>> begin

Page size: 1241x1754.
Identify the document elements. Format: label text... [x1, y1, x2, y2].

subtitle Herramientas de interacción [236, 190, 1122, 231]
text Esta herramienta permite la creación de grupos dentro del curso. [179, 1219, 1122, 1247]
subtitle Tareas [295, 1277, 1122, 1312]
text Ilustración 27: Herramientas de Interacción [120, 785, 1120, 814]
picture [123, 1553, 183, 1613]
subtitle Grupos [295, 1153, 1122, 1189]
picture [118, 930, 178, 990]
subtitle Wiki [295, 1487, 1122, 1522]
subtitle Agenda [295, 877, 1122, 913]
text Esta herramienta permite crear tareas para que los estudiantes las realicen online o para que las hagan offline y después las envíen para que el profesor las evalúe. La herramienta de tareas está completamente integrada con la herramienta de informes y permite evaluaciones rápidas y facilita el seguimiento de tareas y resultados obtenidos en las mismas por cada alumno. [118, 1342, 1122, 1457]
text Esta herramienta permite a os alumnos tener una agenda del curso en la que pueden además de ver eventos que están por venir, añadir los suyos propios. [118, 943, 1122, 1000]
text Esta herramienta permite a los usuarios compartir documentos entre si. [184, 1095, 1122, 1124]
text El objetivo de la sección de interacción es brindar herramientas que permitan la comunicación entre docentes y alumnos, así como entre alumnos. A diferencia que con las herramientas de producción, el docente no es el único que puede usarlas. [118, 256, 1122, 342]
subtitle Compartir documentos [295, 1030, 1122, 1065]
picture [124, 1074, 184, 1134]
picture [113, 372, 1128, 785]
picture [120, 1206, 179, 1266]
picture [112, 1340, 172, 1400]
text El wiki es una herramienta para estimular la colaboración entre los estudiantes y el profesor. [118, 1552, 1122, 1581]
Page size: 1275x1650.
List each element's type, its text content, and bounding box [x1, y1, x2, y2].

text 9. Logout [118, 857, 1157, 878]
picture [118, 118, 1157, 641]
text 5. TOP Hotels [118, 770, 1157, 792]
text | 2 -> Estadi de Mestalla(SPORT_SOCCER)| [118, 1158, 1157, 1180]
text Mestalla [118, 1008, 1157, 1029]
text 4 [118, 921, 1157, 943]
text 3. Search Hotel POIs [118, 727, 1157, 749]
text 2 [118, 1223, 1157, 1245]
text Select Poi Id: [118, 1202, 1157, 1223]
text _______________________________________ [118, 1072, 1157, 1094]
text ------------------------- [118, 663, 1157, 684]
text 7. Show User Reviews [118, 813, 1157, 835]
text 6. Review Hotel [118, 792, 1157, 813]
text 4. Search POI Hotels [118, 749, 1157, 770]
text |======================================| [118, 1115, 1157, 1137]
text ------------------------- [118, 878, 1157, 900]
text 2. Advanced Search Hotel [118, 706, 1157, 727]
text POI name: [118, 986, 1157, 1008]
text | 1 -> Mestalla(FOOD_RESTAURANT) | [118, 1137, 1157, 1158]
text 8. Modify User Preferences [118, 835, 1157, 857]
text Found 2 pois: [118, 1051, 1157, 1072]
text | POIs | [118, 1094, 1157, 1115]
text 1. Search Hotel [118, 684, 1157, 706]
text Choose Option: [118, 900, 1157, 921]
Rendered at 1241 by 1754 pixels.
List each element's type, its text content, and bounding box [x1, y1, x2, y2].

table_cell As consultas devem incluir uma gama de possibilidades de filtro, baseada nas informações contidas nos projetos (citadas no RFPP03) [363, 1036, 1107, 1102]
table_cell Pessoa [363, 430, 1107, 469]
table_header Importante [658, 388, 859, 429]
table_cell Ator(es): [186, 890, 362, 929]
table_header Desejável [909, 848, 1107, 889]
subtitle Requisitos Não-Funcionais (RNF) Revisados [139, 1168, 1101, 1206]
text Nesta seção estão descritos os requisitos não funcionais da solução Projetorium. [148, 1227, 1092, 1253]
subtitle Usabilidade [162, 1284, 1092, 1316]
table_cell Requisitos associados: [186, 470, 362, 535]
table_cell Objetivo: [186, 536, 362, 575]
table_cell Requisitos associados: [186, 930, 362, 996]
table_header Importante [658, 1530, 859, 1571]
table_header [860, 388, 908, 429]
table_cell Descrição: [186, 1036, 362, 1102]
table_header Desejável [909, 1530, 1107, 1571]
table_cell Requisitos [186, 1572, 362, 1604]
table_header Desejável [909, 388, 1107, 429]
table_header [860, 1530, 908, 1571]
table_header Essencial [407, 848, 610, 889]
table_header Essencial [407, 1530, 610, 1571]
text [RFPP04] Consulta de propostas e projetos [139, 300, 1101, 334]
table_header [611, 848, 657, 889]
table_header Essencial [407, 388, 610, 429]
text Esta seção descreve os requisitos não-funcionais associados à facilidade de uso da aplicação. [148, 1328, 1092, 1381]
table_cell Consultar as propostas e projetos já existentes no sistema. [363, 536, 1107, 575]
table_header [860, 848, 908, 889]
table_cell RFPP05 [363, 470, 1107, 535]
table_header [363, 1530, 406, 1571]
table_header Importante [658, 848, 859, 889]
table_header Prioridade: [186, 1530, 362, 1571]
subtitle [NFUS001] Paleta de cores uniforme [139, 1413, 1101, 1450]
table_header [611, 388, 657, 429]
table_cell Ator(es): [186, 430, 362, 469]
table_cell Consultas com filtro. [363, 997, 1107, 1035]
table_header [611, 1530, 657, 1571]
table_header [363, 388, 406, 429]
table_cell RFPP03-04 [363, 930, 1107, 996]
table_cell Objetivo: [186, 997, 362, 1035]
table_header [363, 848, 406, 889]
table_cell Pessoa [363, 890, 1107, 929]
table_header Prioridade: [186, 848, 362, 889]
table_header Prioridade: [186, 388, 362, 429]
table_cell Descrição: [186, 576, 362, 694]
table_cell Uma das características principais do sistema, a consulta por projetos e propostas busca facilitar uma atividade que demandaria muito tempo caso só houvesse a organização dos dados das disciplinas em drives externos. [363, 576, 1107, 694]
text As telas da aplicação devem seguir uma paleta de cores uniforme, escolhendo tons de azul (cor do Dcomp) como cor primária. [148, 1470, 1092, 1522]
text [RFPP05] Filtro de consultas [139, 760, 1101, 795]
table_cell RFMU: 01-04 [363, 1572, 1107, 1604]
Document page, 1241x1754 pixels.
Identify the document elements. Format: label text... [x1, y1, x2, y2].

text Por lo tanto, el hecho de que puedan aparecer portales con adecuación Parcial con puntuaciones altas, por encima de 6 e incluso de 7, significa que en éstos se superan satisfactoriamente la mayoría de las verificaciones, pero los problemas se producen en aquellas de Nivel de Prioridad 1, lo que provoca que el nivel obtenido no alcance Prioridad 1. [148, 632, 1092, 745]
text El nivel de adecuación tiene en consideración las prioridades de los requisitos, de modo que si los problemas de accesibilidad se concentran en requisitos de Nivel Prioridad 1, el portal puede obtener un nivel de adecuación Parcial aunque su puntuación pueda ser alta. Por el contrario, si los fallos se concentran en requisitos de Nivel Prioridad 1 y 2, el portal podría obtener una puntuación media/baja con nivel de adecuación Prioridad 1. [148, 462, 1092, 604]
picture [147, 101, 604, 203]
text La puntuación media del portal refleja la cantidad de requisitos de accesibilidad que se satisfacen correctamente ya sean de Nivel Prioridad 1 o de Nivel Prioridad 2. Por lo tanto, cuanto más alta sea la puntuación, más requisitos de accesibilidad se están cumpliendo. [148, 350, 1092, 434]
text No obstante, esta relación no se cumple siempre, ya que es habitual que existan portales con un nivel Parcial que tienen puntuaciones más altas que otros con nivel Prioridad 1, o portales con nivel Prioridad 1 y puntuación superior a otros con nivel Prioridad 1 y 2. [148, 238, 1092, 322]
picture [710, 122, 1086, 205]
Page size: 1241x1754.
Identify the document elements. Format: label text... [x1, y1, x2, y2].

>> end

- Your instructions -
Reproduce all of the lines above with every "Page size" changed to "Sheet size", keeping everything else the same.

- Answer -
Sheet size: 1241x1754.
Identify the document elements. Format: label text... [x1, y1, x2, y2].

subtitle Herramientas de interacción [236, 190, 1122, 231]
text Esta herramienta permite la creación de grupos dentro del curso. [179, 1219, 1122, 1247]
subtitle Tareas [295, 1277, 1122, 1312]
text Ilustración 27: Herramientas de Interacción [120, 785, 1120, 814]
picture [123, 1553, 183, 1613]
subtitle Grupos [295, 1153, 1122, 1189]
picture [118, 930, 178, 990]
subtitle Wiki [295, 1487, 1122, 1522]
subtitle Agenda [295, 877, 1122, 913]
text Esta herramienta permite crear tareas para que los estudiantes las realicen online o para que las hagan offline y después las envíen para que el profesor las evalúe. La herramienta de tareas está completamente integrada con la herramienta de informes y permite evaluaciones rápidas y facilita el seguimiento de tareas y resultados obtenidos en las mismas por cada alumno. [118, 1342, 1122, 1457]
text Esta herramienta permite a os alumnos tener una agenda del curso en la que pueden además de ver eventos que están por venir, añadir los suyos propios. [118, 943, 1122, 1000]
text Esta herramienta permite a los usuarios compartir documentos entre si. [184, 1095, 1122, 1124]
text El objetivo de la sección de interacción es brindar herramientas que permitan la comunicación entre docentes y alumnos, así como entre alumnos. A diferencia que con las herramientas de producción, el docente no es el único que puede usarlas. [118, 256, 1122, 342]
subtitle Compartir documentos [295, 1030, 1122, 1065]
picture [124, 1074, 184, 1134]
picture [113, 372, 1128, 785]
picture [120, 1206, 179, 1266]
picture [112, 1340, 172, 1400]
text El wiki es una herramienta para estimular la colaboración entre los estudiantes y el profesor. [118, 1552, 1122, 1581]
Sheet size: 1275x1650.
List each element's type, its text content, and bounding box [x1, y1, x2, y2].

text 9. Logout [118, 857, 1157, 878]
picture [118, 118, 1157, 641]
text 5. TOP Hotels [118, 770, 1157, 792]
text | 2 -> Estadi de Mestalla(SPORT_SOCCER)| [118, 1158, 1157, 1180]
text Mestalla [118, 1008, 1157, 1029]
text 4 [118, 921, 1157, 943]
text 3. Search Hotel POIs [118, 727, 1157, 749]
text 2 [118, 1223, 1157, 1245]
text Select Poi Id: [118, 1202, 1157, 1223]
text _______________________________________ [118, 1072, 1157, 1094]
text ------------------------- [118, 663, 1157, 684]
text 7. Show User Reviews [118, 813, 1157, 835]
text 6. Review Hotel [118, 792, 1157, 813]
text 4. Search POI Hotels [118, 749, 1157, 770]
text |======================================| [118, 1115, 1157, 1137]
text ------------------------- [118, 878, 1157, 900]
text 2. Advanced Search Hotel [118, 706, 1157, 727]
text POI name: [118, 986, 1157, 1008]
text | 1 -> Mestalla(FOOD_RESTAURANT) | [118, 1137, 1157, 1158]
text 8. Modify User Preferences [118, 835, 1157, 857]
text Found 2 pois: [118, 1051, 1157, 1072]
text | POIs | [118, 1094, 1157, 1115]
text 1. Search Hotel [118, 684, 1157, 706]
text Choose Option: [118, 900, 1157, 921]
Rendered at 1241 by 1754 pixels.
List each element's type, its text content, and bounding box [x1, y1, x2, y2].

table_cell As consultas devem incluir uma gama de possibilidades de filtro, baseada nas informações contidas nos projetos (citadas no RFPP03) [363, 1036, 1107, 1102]
table_cell Pessoa [363, 430, 1107, 469]
table_header Importante [658, 388, 859, 429]
table_cell Ator(es): [186, 890, 362, 929]
table_header Desejável [909, 848, 1107, 889]
subtitle Requisitos Não-Funcionais (RNF) Revisados [139, 1168, 1101, 1206]
text Nesta seção estão descritos os requisitos não funcionais da solução Projetorium. [148, 1227, 1092, 1253]
subtitle Usabilidade [162, 1284, 1092, 1316]
table_cell Requisitos associados: [186, 470, 362, 535]
table_cell Objetivo: [186, 536, 362, 575]
table_cell Requisitos associados: [186, 930, 362, 996]
table_header Importante [658, 1530, 859, 1571]
table_header [860, 388, 908, 429]
table_cell Descrição: [186, 1036, 362, 1102]
table_header Desejável [909, 1530, 1107, 1571]
table_cell Requisitos [186, 1572, 362, 1604]
table_header Desejável [909, 388, 1107, 429]
table_header [860, 1530, 908, 1571]
table_header Essencial [407, 848, 610, 889]
table_header Essencial [407, 1530, 610, 1571]
text [RFPP04] Consulta de propostas e projetos [139, 300, 1101, 334]
table_header [611, 848, 657, 889]
table_header Essencial [407, 388, 610, 429]
text Esta seção descreve os requisitos não-funcionais associados à facilidade de uso da aplicação. [148, 1328, 1092, 1381]
table_cell Consultar as propostas e projetos já existentes no sistema. [363, 536, 1107, 575]
table_header [860, 848, 908, 889]
table_cell RFPP05 [363, 470, 1107, 535]
table_header [363, 1530, 406, 1571]
table_header Importante [658, 848, 859, 889]
table_header Prioridade: [186, 1530, 362, 1571]
subtitle [NFUS001] Paleta de cores uniforme [139, 1413, 1101, 1450]
table_header [611, 388, 657, 429]
table_cell Ator(es): [186, 430, 362, 469]
table_cell Consultas com filtro. [363, 997, 1107, 1035]
table_header [611, 1530, 657, 1571]
table_header [363, 388, 406, 429]
table_cell RFPP03-04 [363, 930, 1107, 996]
table_cell Objetivo: [186, 997, 362, 1035]
table_header [363, 848, 406, 889]
table_cell Pessoa [363, 890, 1107, 929]
table_header Prioridade: [186, 848, 362, 889]
table_header Prioridade: [186, 388, 362, 429]
table_cell Descrição: [186, 576, 362, 694]
table_cell Uma das características principais do sistema, a consulta por projetos e propostas busca facilitar uma atividade que demandaria muito tempo caso só houvesse a organização dos dados das disciplinas em drives externos. [363, 576, 1107, 694]
text As telas da aplicação devem seguir uma paleta de cores uniforme, escolhendo tons de azul (cor do Dcomp) como cor primária. [148, 1470, 1092, 1522]
text [RFPP05] Filtro de consultas [139, 760, 1101, 795]
table_cell RFMU: 01-04 [363, 1572, 1107, 1604]
Document page, 1241x1754 pixels.
Identify the document elements. Format: label text... [x1, y1, x2, y2].

text Por lo tanto, el hecho de que puedan aparecer portales con adecuación Parcial con puntuaciones altas, por encima de 6 e incluso de 7, significa que en éstos se superan satisfactoriamente la mayoría de las verificaciones, pero los problemas se producen en aquellas de Nivel de Prioridad 1, lo que provoca que el nivel obtenido no alcance Prioridad 1. [148, 632, 1092, 745]
text El nivel de adecuación tiene en consideración las prioridades de los requisitos, de modo que si los problemas de accesibilidad se concentran en requisitos de Nivel Prioridad 1, el portal puede obtener un nivel de adecuación Parcial aunque su puntuación pueda ser alta. Por el contrario, si los fallos se concentran en requisitos de Nivel Prioridad 1 y 2, el portal podría obtener una puntuación media/baja con nivel de adecuación Prioridad 1. [148, 462, 1092, 604]
picture [147, 101, 604, 203]
text La puntuación media del portal refleja la cantidad de requisitos de accesibilidad que se satisfacen correctamente ya sean de Nivel Prioridad 1 o de Nivel Prioridad 2. Por lo tanto, cuanto más alta sea la puntuación, más requisitos de accesibilidad se están cumpliendo. [148, 350, 1092, 434]
text No obstante, esta relación no se cumple siempre, ya que es habitual que existan portales con un nivel Parcial que tienen puntuaciones más altas que otros con nivel Prioridad 1, o portales con nivel Prioridad 1 y puntuación superior a otros con nivel Prioridad 1 y 2. [148, 238, 1092, 322]
picture [710, 122, 1086, 205]
Sheet size: 1241x1754.
Identify the document elements. Format: label text... [x1, y1, x2, y2].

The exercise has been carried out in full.